Design and Optimization of MaFengWo Membership System Architecture
This article details the evolution, architectural redesign, and performance optimizations of MaFengWo's membership system, covering identity strategy transformation, four‑layer service architecture, rights pool construction, third‑party integration, points integration, concurrency control, traffic shaping, and risk management to support scalable, high‑quality user experiences.
As traffic dividends wane, the post‑Internet era demands better user experience and robust membership systems; MaFengWo began investing in a new membership architecture in 2019 to address these challenges.
Part 1 – Membership Identity Strategy Transformation – The early identity module combined product, user, and time attributes in a single‑level structure that was simple but not extensible. In 2019 the system was upgraded with richer acquisition channels, more diverse card types (quarterly, 7‑day, "FengXiang" cards, etc.), and lower entry thresholds, prompting a shift to a SKU‑based design that supports multi‑dimensional identity management.
The new model separates membership identity from product information, using SKU as the smallest granularity and adding source and acquisition channel data.
Part 2 – Membership Center Architecture Design and Optimization – The system is divided into four layers: data storage (MySQL, Redis, MES), core services, interface layer, and application layer.

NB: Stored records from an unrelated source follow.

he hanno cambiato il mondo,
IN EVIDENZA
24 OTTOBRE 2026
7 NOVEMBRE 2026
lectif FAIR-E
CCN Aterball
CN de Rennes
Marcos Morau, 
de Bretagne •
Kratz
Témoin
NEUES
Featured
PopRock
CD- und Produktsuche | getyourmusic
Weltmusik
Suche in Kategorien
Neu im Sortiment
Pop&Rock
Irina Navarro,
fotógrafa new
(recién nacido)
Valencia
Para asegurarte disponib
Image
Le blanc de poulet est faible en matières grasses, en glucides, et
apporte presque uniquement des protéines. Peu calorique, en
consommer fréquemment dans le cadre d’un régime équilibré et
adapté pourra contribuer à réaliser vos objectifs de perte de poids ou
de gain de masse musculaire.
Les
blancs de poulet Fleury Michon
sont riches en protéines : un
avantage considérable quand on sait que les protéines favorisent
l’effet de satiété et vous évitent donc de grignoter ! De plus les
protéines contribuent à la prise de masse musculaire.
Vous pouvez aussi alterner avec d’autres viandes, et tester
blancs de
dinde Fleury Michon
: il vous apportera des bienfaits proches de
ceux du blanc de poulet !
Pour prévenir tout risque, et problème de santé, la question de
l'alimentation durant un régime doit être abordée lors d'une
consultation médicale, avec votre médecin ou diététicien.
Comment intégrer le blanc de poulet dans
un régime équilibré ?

Data Storage : MySQL, Redis, and a unified logging system (MES).
Core Services : Consist of four pillars – membership identity, rights, value‑added service integration, and points – plus transaction marketing and supporting modules such as risk control, monitoring, logging, message bus, and settlement.
Interface Layer : Exposes APIs for identity, rights redemption, and honey consumption.

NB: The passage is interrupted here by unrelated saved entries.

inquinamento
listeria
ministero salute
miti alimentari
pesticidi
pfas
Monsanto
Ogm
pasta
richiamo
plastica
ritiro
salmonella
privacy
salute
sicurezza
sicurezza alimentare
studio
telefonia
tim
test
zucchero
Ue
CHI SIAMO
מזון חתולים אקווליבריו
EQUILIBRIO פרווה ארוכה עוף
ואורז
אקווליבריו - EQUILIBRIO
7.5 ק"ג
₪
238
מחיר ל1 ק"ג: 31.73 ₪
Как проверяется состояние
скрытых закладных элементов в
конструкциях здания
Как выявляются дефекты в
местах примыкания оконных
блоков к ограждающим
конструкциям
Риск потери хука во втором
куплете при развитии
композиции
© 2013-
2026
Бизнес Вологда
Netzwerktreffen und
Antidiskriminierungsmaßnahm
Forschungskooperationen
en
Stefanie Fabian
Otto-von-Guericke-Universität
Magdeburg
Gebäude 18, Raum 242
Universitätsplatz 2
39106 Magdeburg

Application Layer : Front‑end C‑end features like membership channel page, honey center, rights center, and task center.
2.1.1 Membership Identity – Multiple card types can coexist; SKU overlay and renewal models allow users to hold several identities simultaneously. A time‑axis diagram illustrates how overlapping SKUs determine the current effective identity. Configurable rules handle prerequisite (pre‑condition) and conflict identities, enabling flexible business logic.

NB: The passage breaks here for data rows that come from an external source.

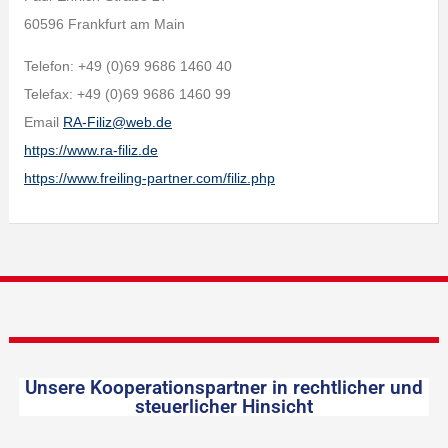
60596 Frankfurt am Main
Telefon: +49 (0)69 9686 1460 40
Telefax: +49 (0)69 9686 1460 99
Email
RA-Filiz@web.de
https://www.ra-filiz.de
https://www.freiling-partner.com/filiz.php
Unsere Kooperationspartner in rechtlicher und
steuerlicher Hinsicht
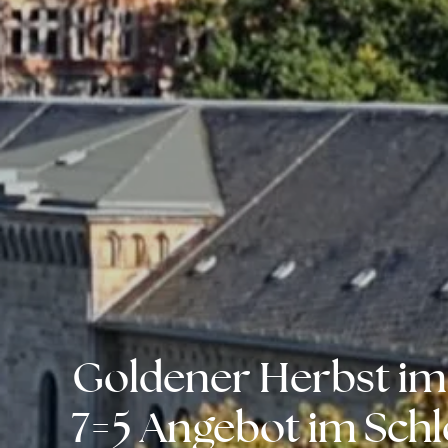
Goldener Herbst im
7=5 Angebot im Sch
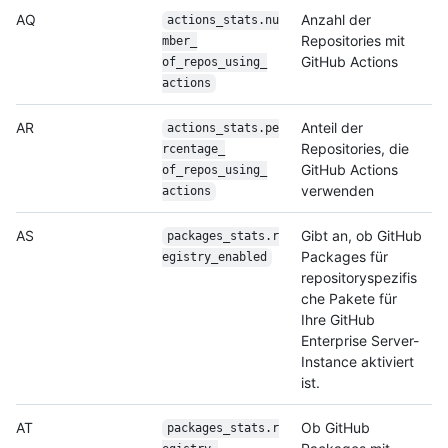
AQ
Anzahl der
actions_stats.nu
Repositories mit
mber_
GitHub Actions
of_repos_using_
actions
AR
Anteil der
actions_stats.pe
Repositories, die
rcentage_
GitHub Actions
of_repos_using_
verwenden
actions
AS
Gibt an, ob GitHub
packages_stats.r
Packages für
egistry_
enabled
repositoryspezifis
che Pakete für
Ihre GitHub
Enterprise Server-
Instance aktiviert
ist.
AT
Ob GitHub
packages_stats.r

2.1.2 Rights Center – A rights pool abstracts common attributes into immutable "rights material". Core attributes include rights type (coupon, discount, redemption code, third‑party jump), supplier, issuance timing (active or passive), and basic properties. The rights issuance flow shows how payment triggers rights distribution, with optional user‑initiated claim steps.
2.1.3 Third‑Party Rights Integration – Two integration patterns are used: (1) internal claim followed by asynchronous third‑party fulfillment, and (2) full third‑party claim flow with callbacks to adjust points. Both rely on asynchronous calls to isolate third‑party failures.
2.1.4 Membership Points – The existing "Honey" points system is integrated to drive user engagement, allowing point earning and redemption for various rights, and supporting future B‑side collaborations.
2.2 Marketing Activity Performance Optimization – To handle flash‑sale spikes, the team employs MySQL optimistic locking with a version field to prevent overselling, and uses Redis locks and rate‑limiting to throttle traffic before it reaches the database.
2.3 Risk Control – A sliding‑window rate‑limiter detects abnormal traffic, logs it to the MES system, and adds suspicious requests to a blacklist. Integrated with the company's risk‑control platform, alerts are sent via email or SMS for rapid response.
Part 3 – Summary and Outlook – The project highlights the importance of business‑driven refactoring over blind optimization, and outlines future directions such as membership tagging and user‑profile systems to further enhance the value of the membership center.